The AG made a distinction between 'procedural' res judicata and 'substantive' res judicata. The decision of the Secretario Judicial is not subject to appeal, but it is without prejudice to any subsequent proceedings on the substance of the matter. Thus, it lacks substantive res judicata.

- Judicial or administrative capacity?
- Decision of a judicial nature?
    The CJEU finds that the proceedings lack a clear judicial nature, and that the Secretario Judicial does not exercise a judicial function. The proceedings result in a decision that appears to be of an administrative nature, and that may still be amended in subsequent ordinary proceedings. 

    The CJEU adds that it is for the court with jurisdiction to order the enforcement of the decision to examine, if necessary of its own motion, whether there is any unfair contractual term in the contract between the lawyer and the client. 

    Compatibility with Directive 93/13/EEC and Article 47 of the Charter?
    The CJEU's findings, especially in respect of the last three factors mentioned above, would be difficult to follow if they were to be considered from the perspective of effective (judicial) protection.

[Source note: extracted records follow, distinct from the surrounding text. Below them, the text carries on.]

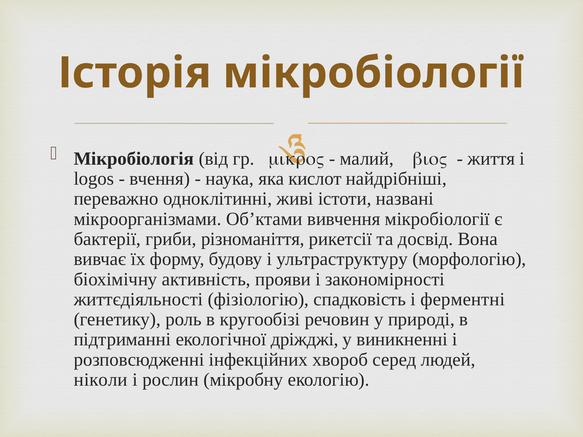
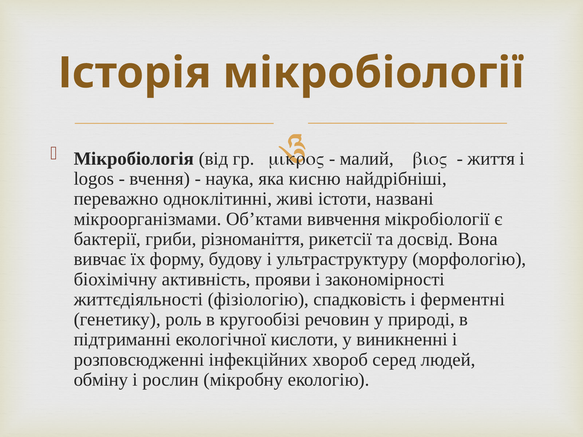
кислот: кислот -> кисню
дріжджі: дріжджі -> кислоти
ніколи: ніколи -> обміну
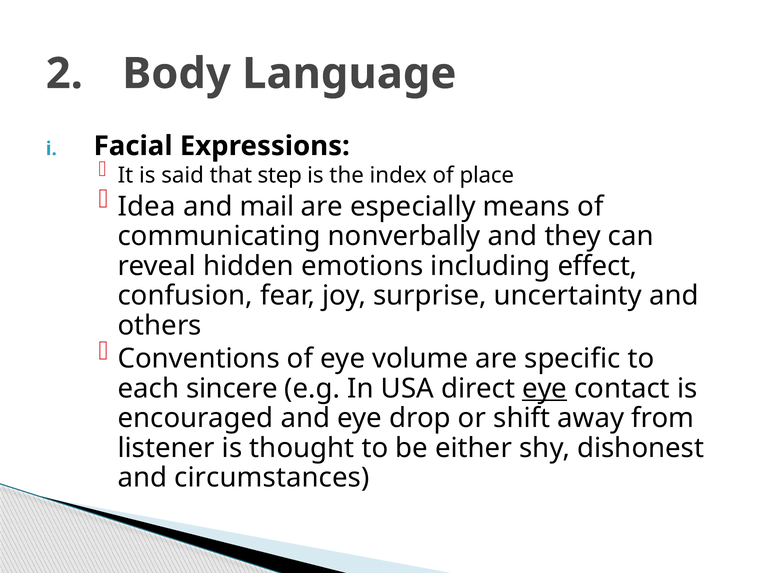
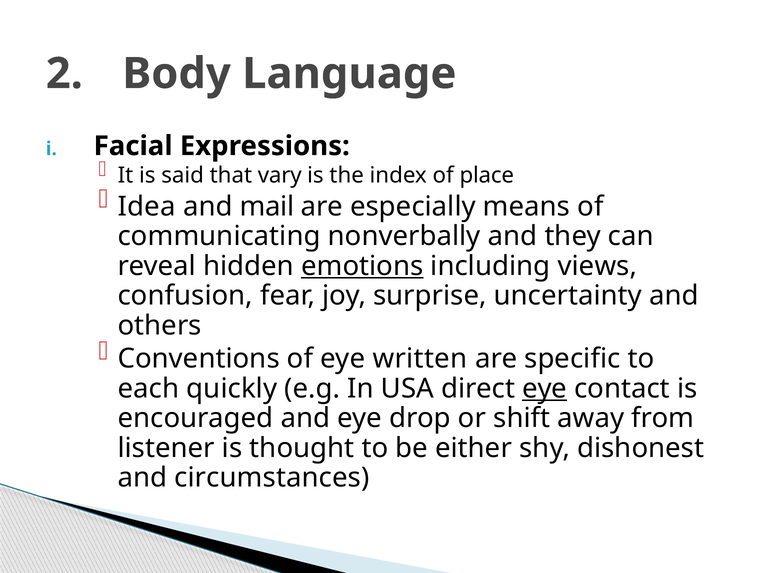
step: step -> vary
emotions underline: none -> present
effect: effect -> views
volume: volume -> written
sincere: sincere -> quickly
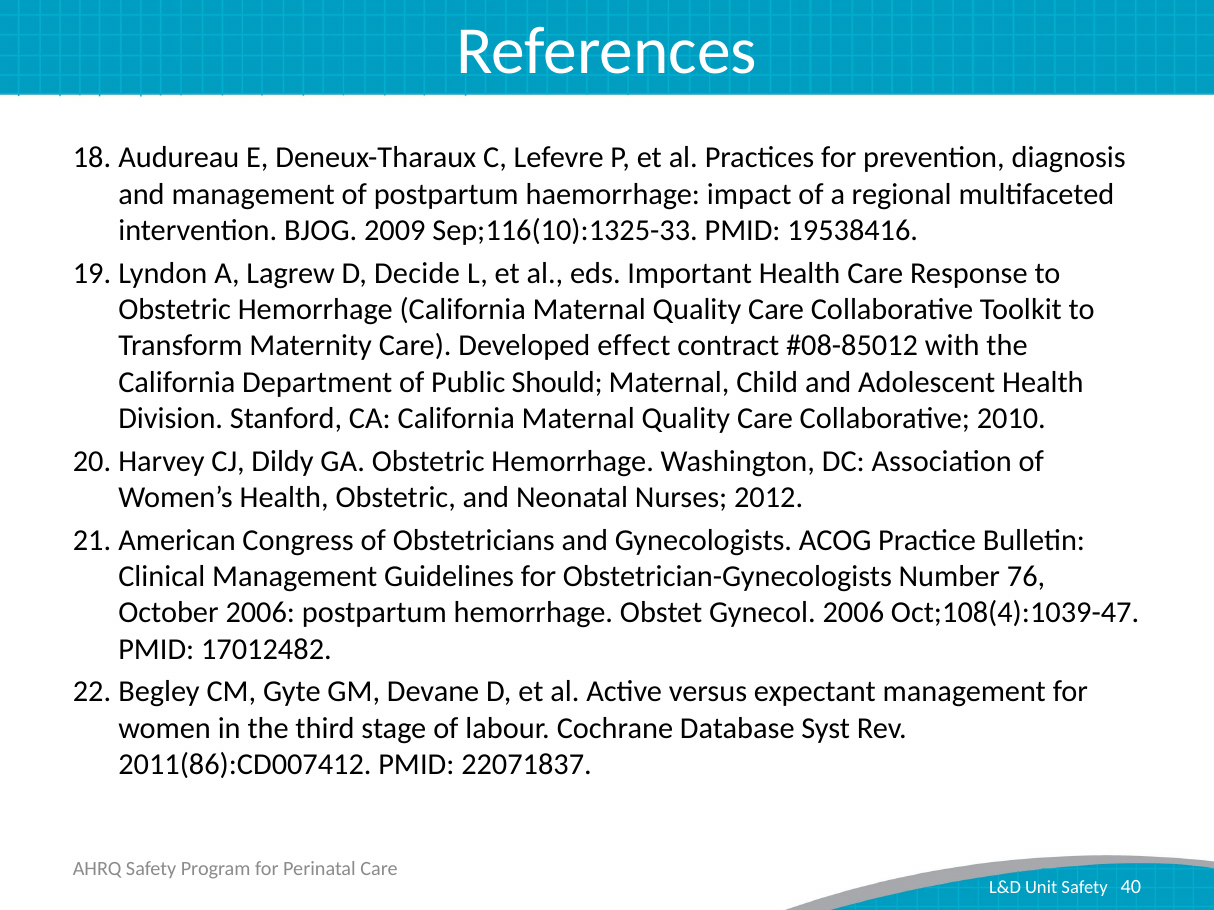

Of course, the question what constitutes a "court or tribunal" for the purposes of Article 267 TFEU is not the same as the question what level of judicial protection is required by Directive 93/13/EEC, read in conjunction with Article 47 of the Charter. However, today's judgment indicates that if a similar preliminary reference would be made by a court (instead of the Secretario Judicial), it is not unlikely that the 'jura de cuentas' will be found to be compatible with EU law.

    The main difference with Finanmadrid seems to be that the order-for-payment procedure at issue there resulted in a binding and enforceable instrument. The 'jura de cuentas', on the other hand, results in a decision lacking substantive res judicata. However, as AG Kokott observed, while judgments in interim relief proceedings also lack substantive res judicata, they are still of a judicial nature. Consumers might not even be able to tell the difference between the 'jura de cuentas' and ordinary proceedings. The 'jura de cuentas' may not be mandatory for the lawyer, it is certainly not voluntary for the client/consumer. Yet, like in Finanmadrid, the procedural initiative is shifted to the consumer, who must oppose the claim or the decision, otherwise it will be enforced. This is one of the elements of the 'jura de cuentas' - highlighted by AG Kokott - that could be problematic. Like in Finanmadrid, there is a risk that consumers will not file any objection. They may be forced to settle or to pay before the enforcement phase, which might pave the way for the payment of unfair claims. Thus, the mere existence of a possibility to oppose enforcement may not always be enough to ensure a truly effective remedy. Perhaps the CJEU should go a step further by holding that judicial review of potentially unfair contractual terms must take place before the enforcement phase, either by the Secretario Judicial or by an actual court.